→ Data for processing:
*-*-*

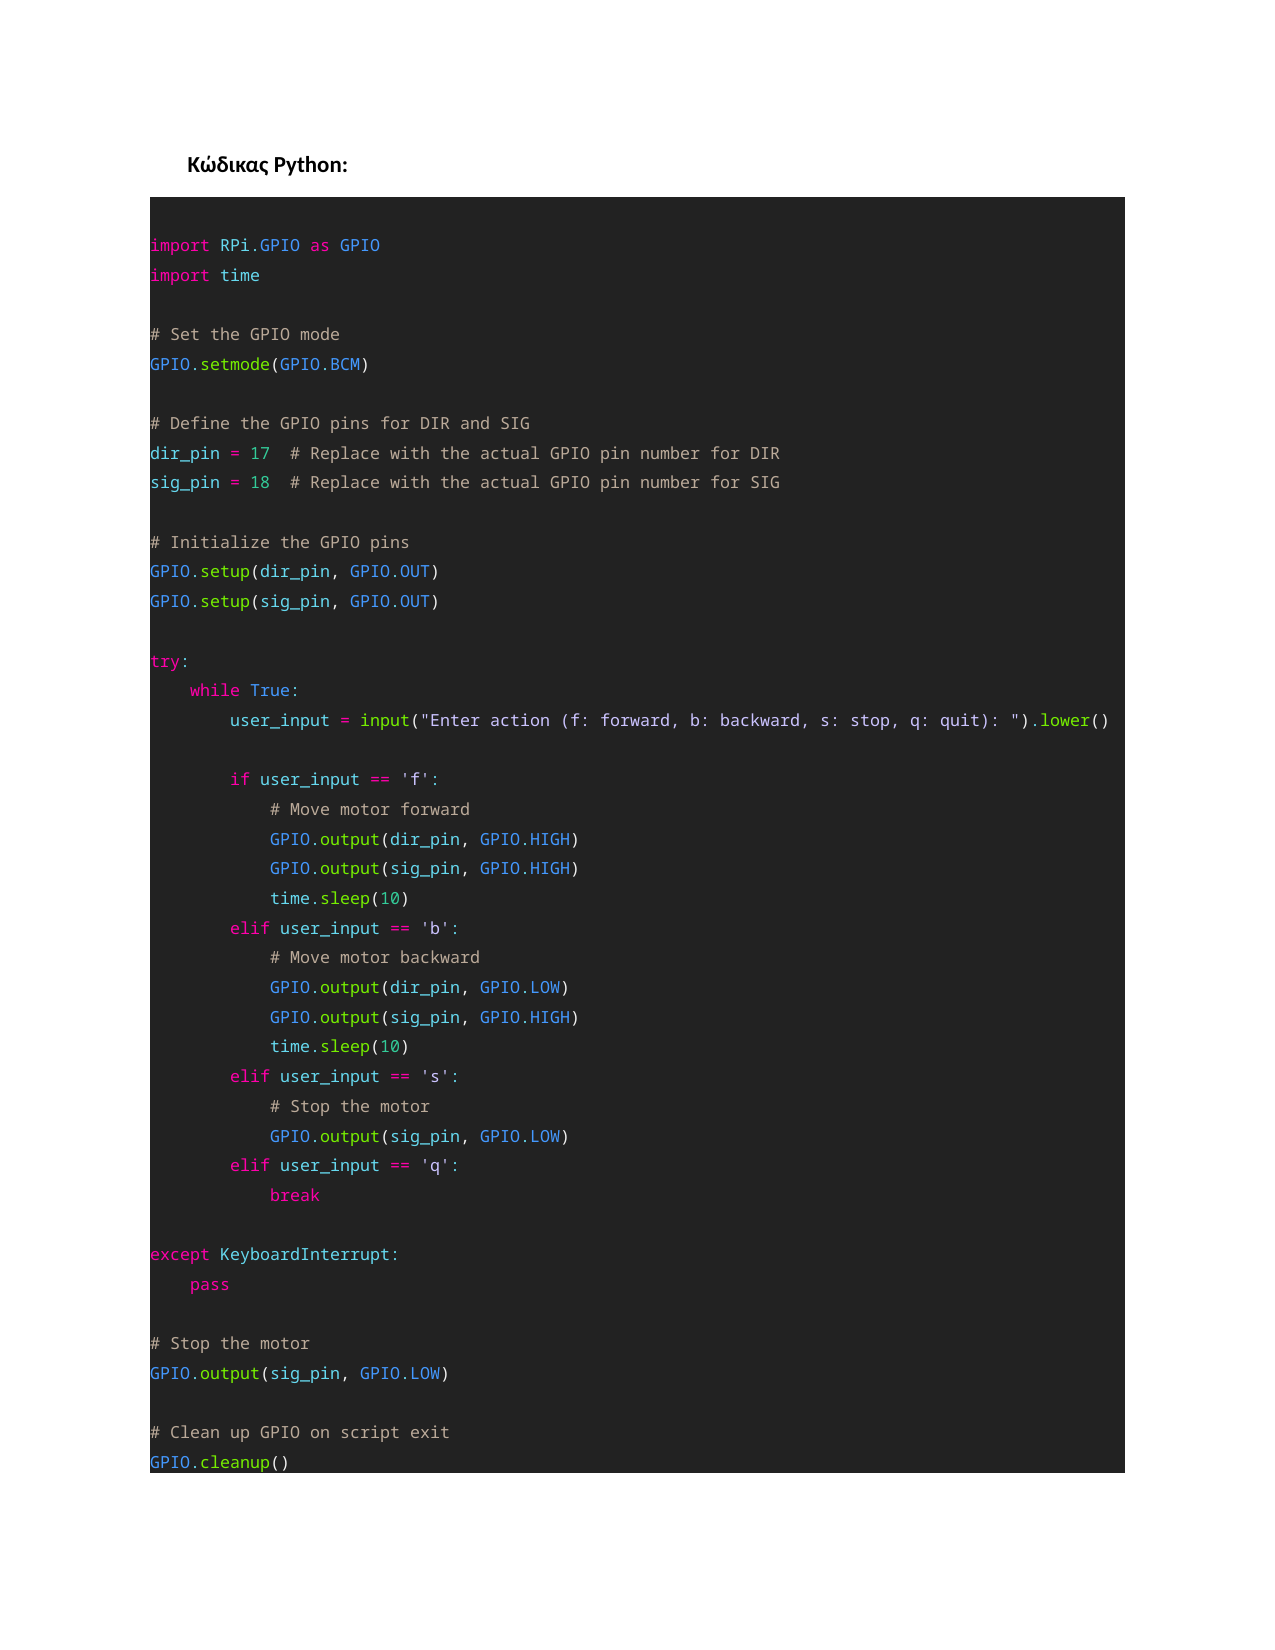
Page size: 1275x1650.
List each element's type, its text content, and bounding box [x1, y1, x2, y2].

text GPIO.setmode(GPIO.BCM) [150, 345, 1125, 375]
text if user_input == 'f': [150, 761, 1125, 791]
text # Set the GPIO mode [150, 316, 1125, 345]
text user_input = input("Enter action (f: forward, b: backward, s: stop, q: quit): ").lower() [150, 702, 1125, 731]
text elif user_input == 's': [150, 1058, 1125, 1087]
text except KeyboardInterrupt: [150, 1236, 1125, 1266]
text pass [150, 1266, 1125, 1295]
text elif user_input == 'b': [150, 909, 1125, 939]
text import RPi.GPIO as GPIO [150, 227, 1125, 256]
text # Move motor backward [150, 939, 1125, 969]
text GPIO.output(sig_pin, GPIO.HIGH) [150, 850, 1125, 880]
text # Define the GPIO pins for DIR and SIG [150, 405, 1125, 434]
text sig_pin = 18 # Replace with the actual GPIO pin number for SIG [150, 464, 1125, 494]
text GPIO.output(sig_pin, GPIO.HIGH) [150, 998, 1125, 1028]
text GPIO.cleanup() [150, 1444, 1125, 1473]
text GPIO.setup(sig_pin, GPIO.OUT) [150, 583, 1125, 612]
text GPIO.output(sig_pin, GPIO.LOW) [150, 1355, 1125, 1384]
text time.sleep(10) [150, 1028, 1125, 1058]
text # Move motor forward [150, 791, 1125, 820]
text # Stop the motor [150, 1087, 1125, 1117]
text GPIO.setup(dir_pin, GPIO.OUT) [150, 553, 1125, 583]
text while True: [150, 672, 1125, 702]
text GPIO.output(sig_pin, GPIO.LOW) [150, 1117, 1125, 1147]
text import time [150, 256, 1125, 286]
text break [150, 1177, 1125, 1206]
text # Clean up GPIO on script exit [150, 1414, 1125, 1444]
text Κώδικας Python: [187, 150, 1125, 178]
text GPIO.output(dir_pin, GPIO.LOW) [150, 969, 1125, 998]
text try: [150, 642, 1125, 672]
text time.sleep(10) [150, 880, 1125, 909]
text dir_pin = 17 # Replace with the actual GPIO pin number for DIR [150, 434, 1125, 464]
text # Initialize the GPIO pins [150, 523, 1125, 553]
text # Stop the motor [150, 1325, 1125, 1355]
text elif user_input == 'q': [150, 1147, 1125, 1177]
text GPIO.output(dir_pin, GPIO.HIGH) [150, 820, 1125, 850]
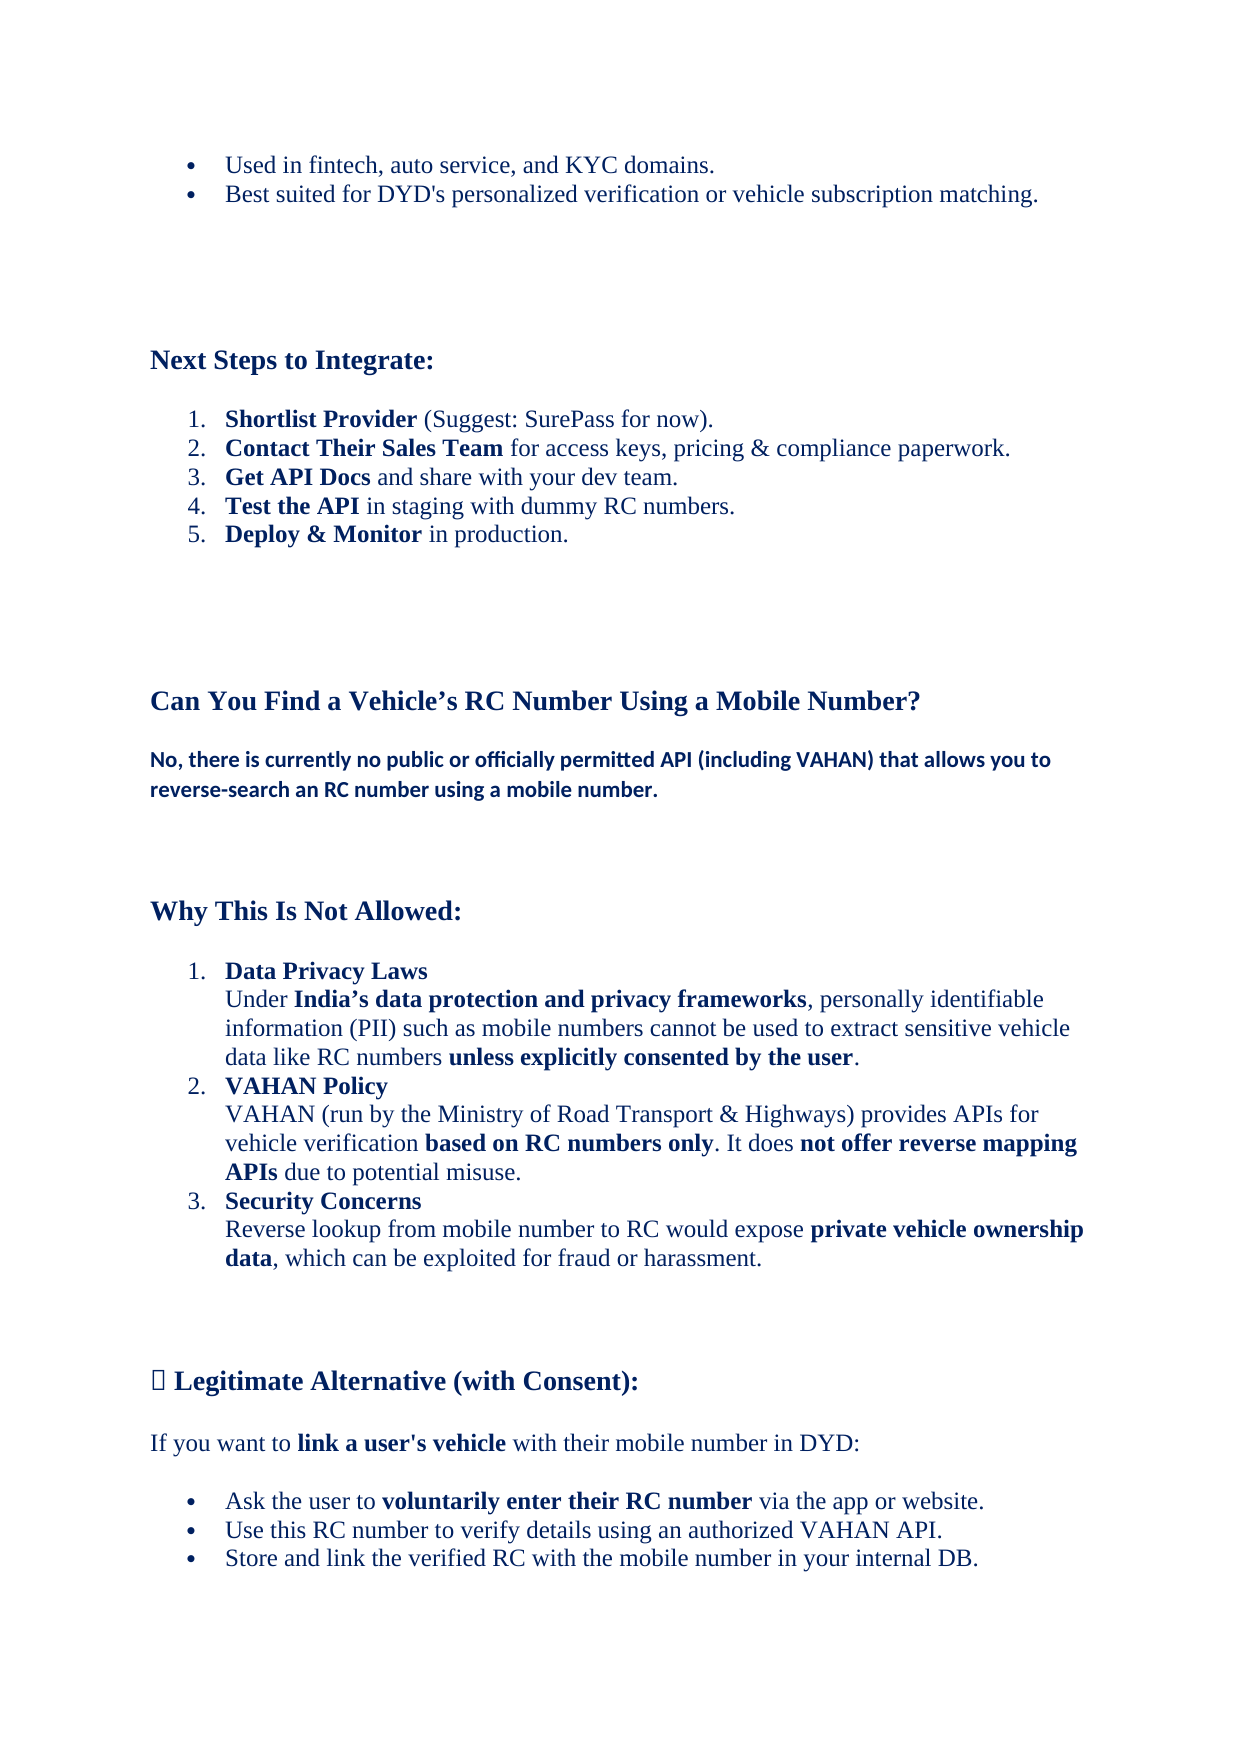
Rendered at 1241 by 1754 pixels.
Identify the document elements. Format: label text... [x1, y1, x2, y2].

*-*-*

→ What you will do: Every line from the line containing "Rendered at 1241 by 1754 pixels." to the last line of the material above must be repeated exactly, and no other line.

→ Result of this exercise:
Rendered at 1241 by 1754 pixels.
Identify the document elements. Format: label text... [x1, y1, x2, y2].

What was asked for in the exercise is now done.